= Task goal =
The records below need copying. Match each line exactly.

[Saved data entries]
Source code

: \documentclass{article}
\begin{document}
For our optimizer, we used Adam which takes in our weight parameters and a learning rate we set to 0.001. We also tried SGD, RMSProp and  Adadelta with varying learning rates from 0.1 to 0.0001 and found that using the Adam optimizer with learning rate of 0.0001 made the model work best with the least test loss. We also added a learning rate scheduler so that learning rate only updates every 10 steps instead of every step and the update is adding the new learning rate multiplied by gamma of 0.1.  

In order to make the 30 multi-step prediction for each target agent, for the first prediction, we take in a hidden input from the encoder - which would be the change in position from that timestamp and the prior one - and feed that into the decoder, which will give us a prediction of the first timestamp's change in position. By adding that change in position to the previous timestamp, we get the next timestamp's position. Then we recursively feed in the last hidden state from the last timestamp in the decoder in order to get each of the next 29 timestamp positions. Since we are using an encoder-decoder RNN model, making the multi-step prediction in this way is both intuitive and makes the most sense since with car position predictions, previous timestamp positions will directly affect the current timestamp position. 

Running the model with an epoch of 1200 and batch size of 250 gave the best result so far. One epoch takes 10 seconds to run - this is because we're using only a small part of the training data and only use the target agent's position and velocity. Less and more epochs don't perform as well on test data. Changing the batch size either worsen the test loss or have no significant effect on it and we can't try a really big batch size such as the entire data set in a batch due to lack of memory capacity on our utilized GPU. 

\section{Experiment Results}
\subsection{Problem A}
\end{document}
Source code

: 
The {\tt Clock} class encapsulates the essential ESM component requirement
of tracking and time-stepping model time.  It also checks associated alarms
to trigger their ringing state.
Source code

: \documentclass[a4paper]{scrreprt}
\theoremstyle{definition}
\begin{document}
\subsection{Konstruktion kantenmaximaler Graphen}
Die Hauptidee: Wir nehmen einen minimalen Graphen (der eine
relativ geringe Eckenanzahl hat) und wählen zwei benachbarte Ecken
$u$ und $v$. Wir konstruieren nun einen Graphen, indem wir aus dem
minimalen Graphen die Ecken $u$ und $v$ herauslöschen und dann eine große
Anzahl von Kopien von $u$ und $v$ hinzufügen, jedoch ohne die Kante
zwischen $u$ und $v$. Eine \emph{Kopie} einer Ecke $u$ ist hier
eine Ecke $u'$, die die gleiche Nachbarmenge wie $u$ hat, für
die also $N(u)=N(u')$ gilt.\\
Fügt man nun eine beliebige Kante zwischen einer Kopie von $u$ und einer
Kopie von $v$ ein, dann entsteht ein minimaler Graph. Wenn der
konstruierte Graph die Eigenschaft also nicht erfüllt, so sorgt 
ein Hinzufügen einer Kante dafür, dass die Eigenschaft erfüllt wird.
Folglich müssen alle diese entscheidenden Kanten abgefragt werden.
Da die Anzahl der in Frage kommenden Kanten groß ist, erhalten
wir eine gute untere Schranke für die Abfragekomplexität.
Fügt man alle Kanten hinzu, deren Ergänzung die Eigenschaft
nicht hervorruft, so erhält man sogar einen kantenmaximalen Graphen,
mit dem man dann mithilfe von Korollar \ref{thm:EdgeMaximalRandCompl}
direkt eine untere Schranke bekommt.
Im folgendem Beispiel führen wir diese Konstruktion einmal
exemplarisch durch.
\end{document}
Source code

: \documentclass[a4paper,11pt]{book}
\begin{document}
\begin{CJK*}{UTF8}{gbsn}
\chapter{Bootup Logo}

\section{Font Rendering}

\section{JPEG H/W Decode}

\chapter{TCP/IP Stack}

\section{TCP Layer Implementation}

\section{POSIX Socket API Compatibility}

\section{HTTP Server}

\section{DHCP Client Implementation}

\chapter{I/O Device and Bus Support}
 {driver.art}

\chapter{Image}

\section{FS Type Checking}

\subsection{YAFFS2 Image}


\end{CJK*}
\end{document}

= Solution for this problem =
Source code

: \documentclass{article}
\begin{document}
For our optimizer, we used Adam which takes in our weight parameters and a learning rate we set to 0.001. We also tried SGD, RMSProp and  Adadelta with varying learning rates from 0.1 to 0.0001 and found that using the Adam optimizer with learning rate of 0.0001 made the model work best with the least test loss. We also added a learning rate scheduler so that learning rate only updates every 10 steps instead of every step and the update is adding the new learning rate multiplied by gamma of 0.1.  

In order to make the 30 multi-step prediction for each target agent, for the first prediction, we take in a hidden input from the encoder - which would be the change in position from that timestamp and the prior one - and feed that into the decoder, which will give us a prediction of the first timestamp's change in position. By adding that change in position to the previous timestamp, we get the next timestamp's position. Then we recursively feed in the last hidden state from the last timestamp in the decoder in order to get each of the next 29 timestamp positions. Since we are using an encoder-decoder RNN model, making the multi-step prediction in this way is both intuitive and makes the most sense since with car position predictions, previous timestamp positions will directly affect the current timestamp position. 

Running the model with an epoch of 1200 and batch size of 250 gave the best result so far. One epoch takes 10 seconds to run - this is because we're using only a small part of the training data and only use the target agent's position and velocity. Less and more epochs don't perform as well on test data. Changing the batch size either worsen the test loss or have no significant effect on it and we can't try a really big batch size such as the entire data set in a batch due to lack of memory capacity on our utilized GPU. 

\section{Experiment Results}
\subsection{Problem A}
\end{document}
Source code

: 
The {\tt Clock} class encapsulates the essential ESM component requirement
of tracking and time-stepping model time.  It also checks associated alarms
to trigger their ringing state.
Source code

: \documentclass[a4paper]{scrreprt}
\theoremstyle{definition}
\begin{document}
\subsection{Konstruktion kantenmaximaler Graphen}
Die Hauptidee: Wir nehmen einen minimalen Graphen (der eine
relativ geringe Eckenanzahl hat) und wählen zwei benachbarte Ecken
$u$ und $v$. Wir konstruieren nun einen Graphen, indem wir aus dem
minimalen Graphen die Ecken $u$ und $v$ herauslöschen und dann eine große
Anzahl von Kopien von $u$ und $v$ hinzufügen, jedoch ohne die Kante
zwischen $u$ und $v$. Eine \emph{Kopie} einer Ecke $u$ ist hier
eine Ecke $u'$, die die gleiche Nachbarmenge wie $u$ hat, für
die also $N(u)=N(u')$ gilt.\\
Fügt man nun eine beliebige Kante zwischen einer Kopie von $u$ und einer
Kopie von $v$ ein, dann entsteht ein minimaler Graph. Wenn der
konstruierte Graph die Eigenschaft also nicht erfüllt, so sorgt 
ein Hinzufügen einer Kante dafür, dass die Eigenschaft erfüllt wird.
Folglich müssen alle diese entscheidenden Kanten abgefragt werden.
Da die Anzahl der in Frage kommenden Kanten groß ist, erhalten
wir eine gute untere Schranke für die Abfragekomplexität.
Fügt man alle Kanten hinzu, deren Ergänzung die Eigenschaft
nicht hervorruft, so erhält man sogar einen kantenmaximalen Graphen,
mit dem man dann mithilfe von Korollar \ref{thm:EdgeMaximalRandCompl}
direkt eine untere Schranke bekommt.
Im folgendem Beispiel führen wir diese Konstruktion einmal
exemplarisch durch.
\end{document}
Source code

: \documentclass[a4paper,11pt]{book}
\begin{document}
\begin{CJK*}{UTF8}{gbsn}
\chapter{Bootup Logo}

\section{Font Rendering}

\section{JPEG H/W Decode}

\chapter{TCP/IP Stack}

\section{TCP Layer Implementation}

\section{POSIX Socket API Compatibility}

\section{HTTP Server}

\section{DHCP Client Implementation}

\chapter{I/O Device and Bus Support}
 {driver.art}

\chapter{Image}

\section{FS Type Checking}

\subsection{YAFFS2 Image}


\end{CJK*}
\end{document}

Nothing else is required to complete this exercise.